(Action item):
When you reach the line with "KLAVKARR 210" in the data below, begin printing lines exactly, and stop once the line with "い、必ず報われる」という温かいメッ" has been printed.

- Opening Delimiter -

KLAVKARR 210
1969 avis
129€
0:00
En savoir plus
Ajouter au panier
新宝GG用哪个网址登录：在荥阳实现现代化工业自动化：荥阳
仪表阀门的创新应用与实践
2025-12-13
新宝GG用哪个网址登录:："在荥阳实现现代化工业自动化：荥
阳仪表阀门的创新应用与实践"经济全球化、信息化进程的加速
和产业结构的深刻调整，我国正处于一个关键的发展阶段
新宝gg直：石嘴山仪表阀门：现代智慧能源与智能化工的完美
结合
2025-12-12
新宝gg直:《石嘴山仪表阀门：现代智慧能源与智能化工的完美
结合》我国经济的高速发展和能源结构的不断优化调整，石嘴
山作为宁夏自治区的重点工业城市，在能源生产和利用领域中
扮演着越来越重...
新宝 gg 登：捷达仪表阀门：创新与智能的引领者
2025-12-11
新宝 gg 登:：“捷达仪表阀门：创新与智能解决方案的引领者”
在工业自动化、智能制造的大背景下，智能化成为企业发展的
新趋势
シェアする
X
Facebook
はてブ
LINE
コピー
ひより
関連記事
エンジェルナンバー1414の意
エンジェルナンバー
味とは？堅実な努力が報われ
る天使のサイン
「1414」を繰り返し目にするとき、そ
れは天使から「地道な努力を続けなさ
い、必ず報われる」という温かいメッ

- Closing Delimiter -
- Opening Delimiter -

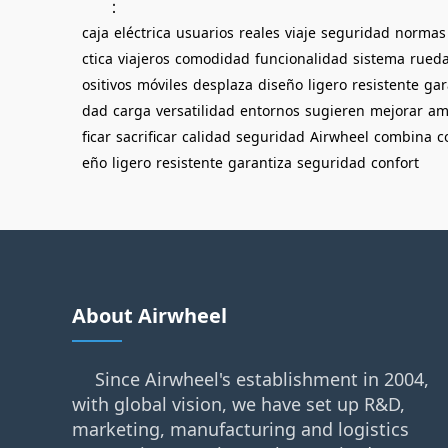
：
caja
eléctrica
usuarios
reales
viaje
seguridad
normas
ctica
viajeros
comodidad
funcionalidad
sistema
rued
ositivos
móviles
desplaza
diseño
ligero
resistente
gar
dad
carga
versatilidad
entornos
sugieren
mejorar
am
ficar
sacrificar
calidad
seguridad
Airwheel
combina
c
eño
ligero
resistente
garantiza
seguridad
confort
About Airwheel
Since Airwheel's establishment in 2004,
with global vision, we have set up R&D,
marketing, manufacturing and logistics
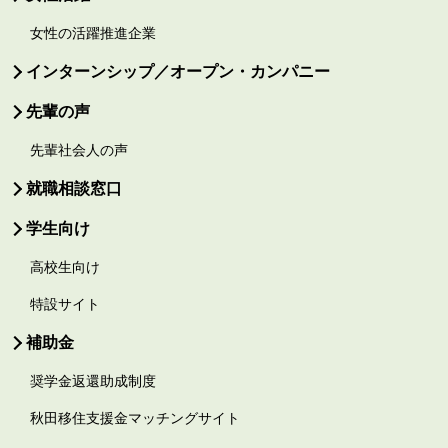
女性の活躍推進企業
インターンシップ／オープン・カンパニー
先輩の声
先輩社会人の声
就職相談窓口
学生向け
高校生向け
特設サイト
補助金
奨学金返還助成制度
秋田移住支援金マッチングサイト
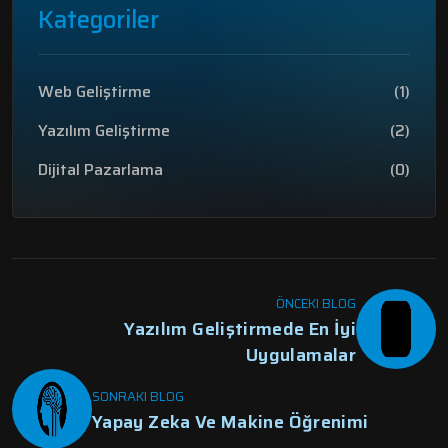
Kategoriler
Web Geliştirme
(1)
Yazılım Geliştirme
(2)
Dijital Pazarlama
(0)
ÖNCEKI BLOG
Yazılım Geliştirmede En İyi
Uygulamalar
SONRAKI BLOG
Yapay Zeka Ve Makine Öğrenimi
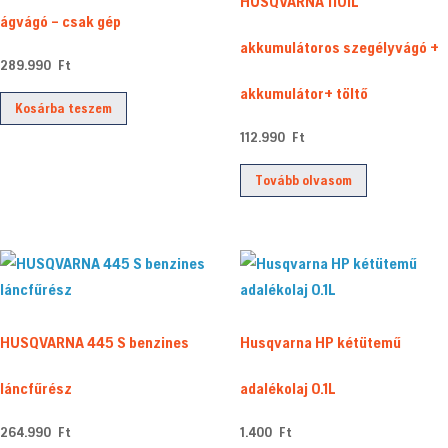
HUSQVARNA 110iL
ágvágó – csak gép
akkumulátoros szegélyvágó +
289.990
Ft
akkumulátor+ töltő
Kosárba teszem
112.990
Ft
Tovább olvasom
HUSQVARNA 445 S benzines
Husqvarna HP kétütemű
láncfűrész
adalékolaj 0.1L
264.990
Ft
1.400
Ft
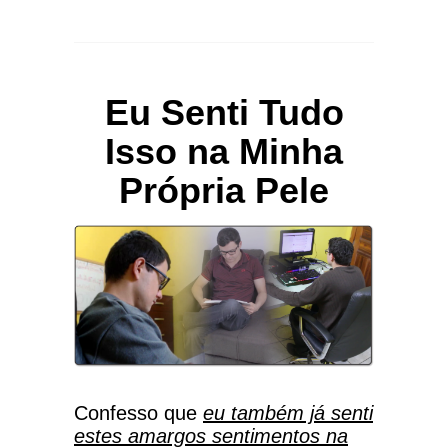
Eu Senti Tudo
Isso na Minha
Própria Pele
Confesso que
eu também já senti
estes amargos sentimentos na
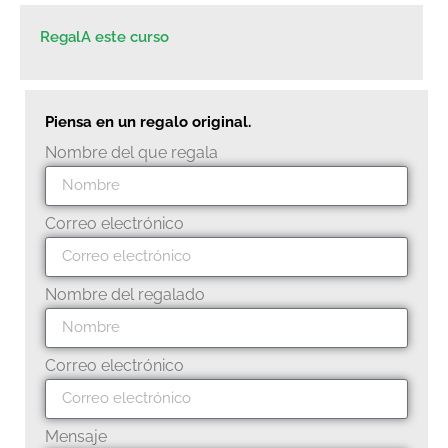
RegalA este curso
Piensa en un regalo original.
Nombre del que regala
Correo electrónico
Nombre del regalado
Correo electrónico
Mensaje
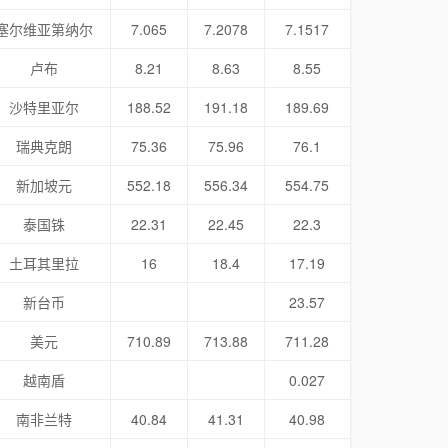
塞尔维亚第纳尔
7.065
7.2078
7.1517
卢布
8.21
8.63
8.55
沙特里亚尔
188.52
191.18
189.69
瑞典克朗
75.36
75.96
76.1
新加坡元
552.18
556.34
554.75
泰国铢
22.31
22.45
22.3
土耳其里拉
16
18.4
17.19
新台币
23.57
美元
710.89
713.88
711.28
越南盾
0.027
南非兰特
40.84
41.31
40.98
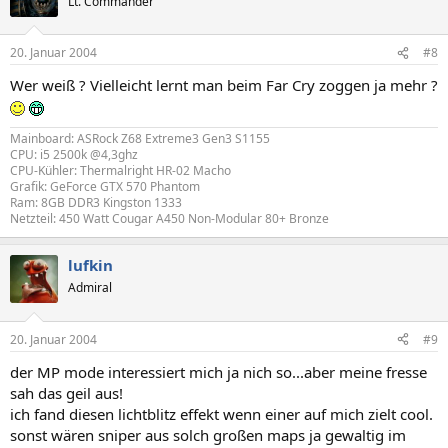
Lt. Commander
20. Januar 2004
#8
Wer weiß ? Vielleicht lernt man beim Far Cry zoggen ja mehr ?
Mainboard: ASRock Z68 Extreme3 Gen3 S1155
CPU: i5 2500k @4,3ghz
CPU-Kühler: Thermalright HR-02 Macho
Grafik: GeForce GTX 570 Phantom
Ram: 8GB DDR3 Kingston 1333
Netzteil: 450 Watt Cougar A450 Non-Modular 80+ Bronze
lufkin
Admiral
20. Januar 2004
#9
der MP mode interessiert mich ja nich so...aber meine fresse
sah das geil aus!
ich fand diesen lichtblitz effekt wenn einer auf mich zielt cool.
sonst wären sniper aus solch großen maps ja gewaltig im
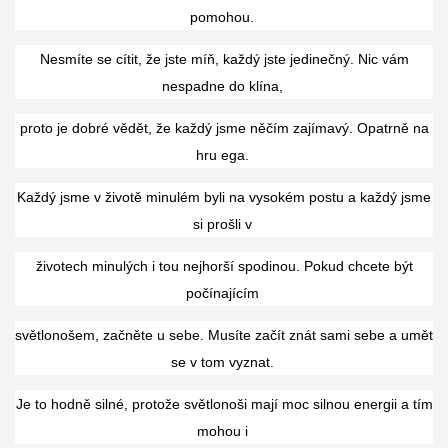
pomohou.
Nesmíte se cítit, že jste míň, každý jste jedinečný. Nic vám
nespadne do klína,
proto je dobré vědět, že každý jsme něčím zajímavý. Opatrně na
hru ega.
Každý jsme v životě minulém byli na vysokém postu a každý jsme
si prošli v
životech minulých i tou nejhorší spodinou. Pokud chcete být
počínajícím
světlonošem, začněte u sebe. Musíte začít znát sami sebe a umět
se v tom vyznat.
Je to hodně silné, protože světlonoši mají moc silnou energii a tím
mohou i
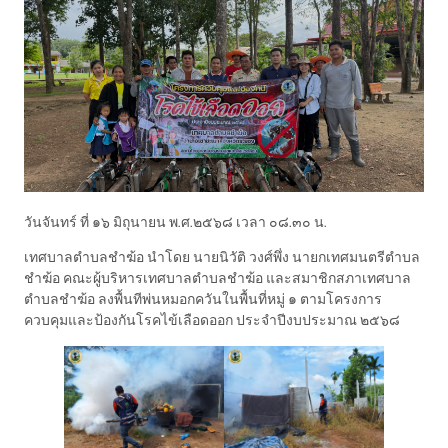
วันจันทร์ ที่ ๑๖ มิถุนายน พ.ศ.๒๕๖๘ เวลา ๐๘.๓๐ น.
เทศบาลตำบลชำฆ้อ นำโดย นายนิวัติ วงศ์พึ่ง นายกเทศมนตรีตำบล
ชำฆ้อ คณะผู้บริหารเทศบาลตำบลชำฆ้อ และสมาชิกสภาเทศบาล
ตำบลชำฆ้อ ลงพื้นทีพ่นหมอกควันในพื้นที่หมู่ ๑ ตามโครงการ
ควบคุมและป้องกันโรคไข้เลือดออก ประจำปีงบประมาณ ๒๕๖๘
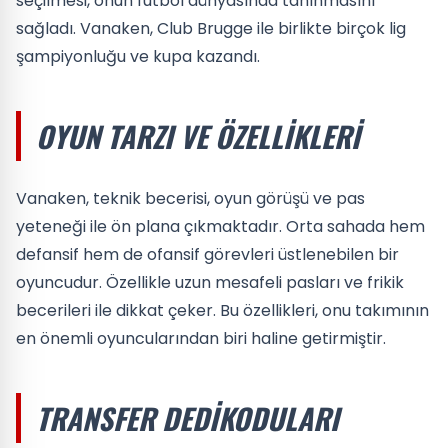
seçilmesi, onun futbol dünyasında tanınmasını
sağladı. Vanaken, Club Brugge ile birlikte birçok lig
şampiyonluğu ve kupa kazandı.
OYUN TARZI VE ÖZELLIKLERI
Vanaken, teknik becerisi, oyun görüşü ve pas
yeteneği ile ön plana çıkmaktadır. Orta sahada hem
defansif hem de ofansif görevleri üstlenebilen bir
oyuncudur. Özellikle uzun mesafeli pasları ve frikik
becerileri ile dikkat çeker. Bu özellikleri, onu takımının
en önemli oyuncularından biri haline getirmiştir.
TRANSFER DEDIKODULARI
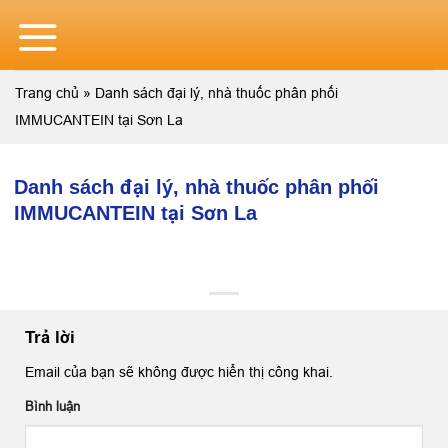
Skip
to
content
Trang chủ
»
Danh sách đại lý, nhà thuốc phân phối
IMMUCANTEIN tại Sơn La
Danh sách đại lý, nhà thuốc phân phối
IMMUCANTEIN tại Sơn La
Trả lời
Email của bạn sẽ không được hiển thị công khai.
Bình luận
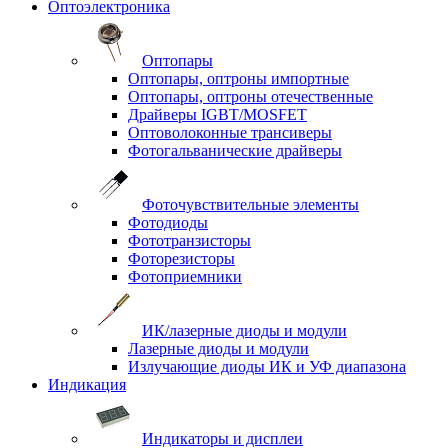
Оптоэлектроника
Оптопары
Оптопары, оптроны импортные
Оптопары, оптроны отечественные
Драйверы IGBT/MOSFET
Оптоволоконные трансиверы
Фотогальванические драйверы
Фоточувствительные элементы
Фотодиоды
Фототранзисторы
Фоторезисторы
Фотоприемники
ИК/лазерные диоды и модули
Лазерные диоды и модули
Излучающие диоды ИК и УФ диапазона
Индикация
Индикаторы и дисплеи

- Closing Delimiter -

(Answer to this exercise):
KLAVKARR 210
1969 avis
129€
0:00
En savoir plus
Ajouter au panier
新宝GG用哪个网址登录：在荥阳实现现代化工业自动化：荥阳
仪表阀门的创新应用与实践
2025-12-13
新宝GG用哪个网址登录:："在荥阳实现现代化工业自动化：荥
阳仪表阀门的创新应用与实践"经济全球化、信息化进程的加速
和产业结构的深刻调整，我国正处于一个关键的发展阶段
新宝gg直：石嘴山仪表阀门：现代智慧能源与智能化工的完美
结合
2025-12-12
新宝gg直:《石嘴山仪表阀门：现代智慧能源与智能化工的完美
结合》我国经济的高速发展和能源结构的不断优化调整，石嘴
山作为宁夏自治区的重点工业城市，在能源生产和利用领域中
扮演着越来越重...
新宝 gg 登：捷达仪表阀门：创新与智能的引领者
2025-12-11
新宝 gg 登:：“捷达仪表阀门：创新与智能解决方案的引领者”
在工业自动化、智能制造的大背景下，智能化成为企业发展的
新趋势
シェアする
X
Facebook
はてブ
LINE
コピー
ひより
関連記事
エンジェルナンバー1414の意
エンジェルナンバー
味とは？堅実な努力が報われ
る天使のサイン
「1414」を繰り返し目にするとき、そ
れは天使から「地道な努力を続けなさ
い、必ず報われる」という温かいメッ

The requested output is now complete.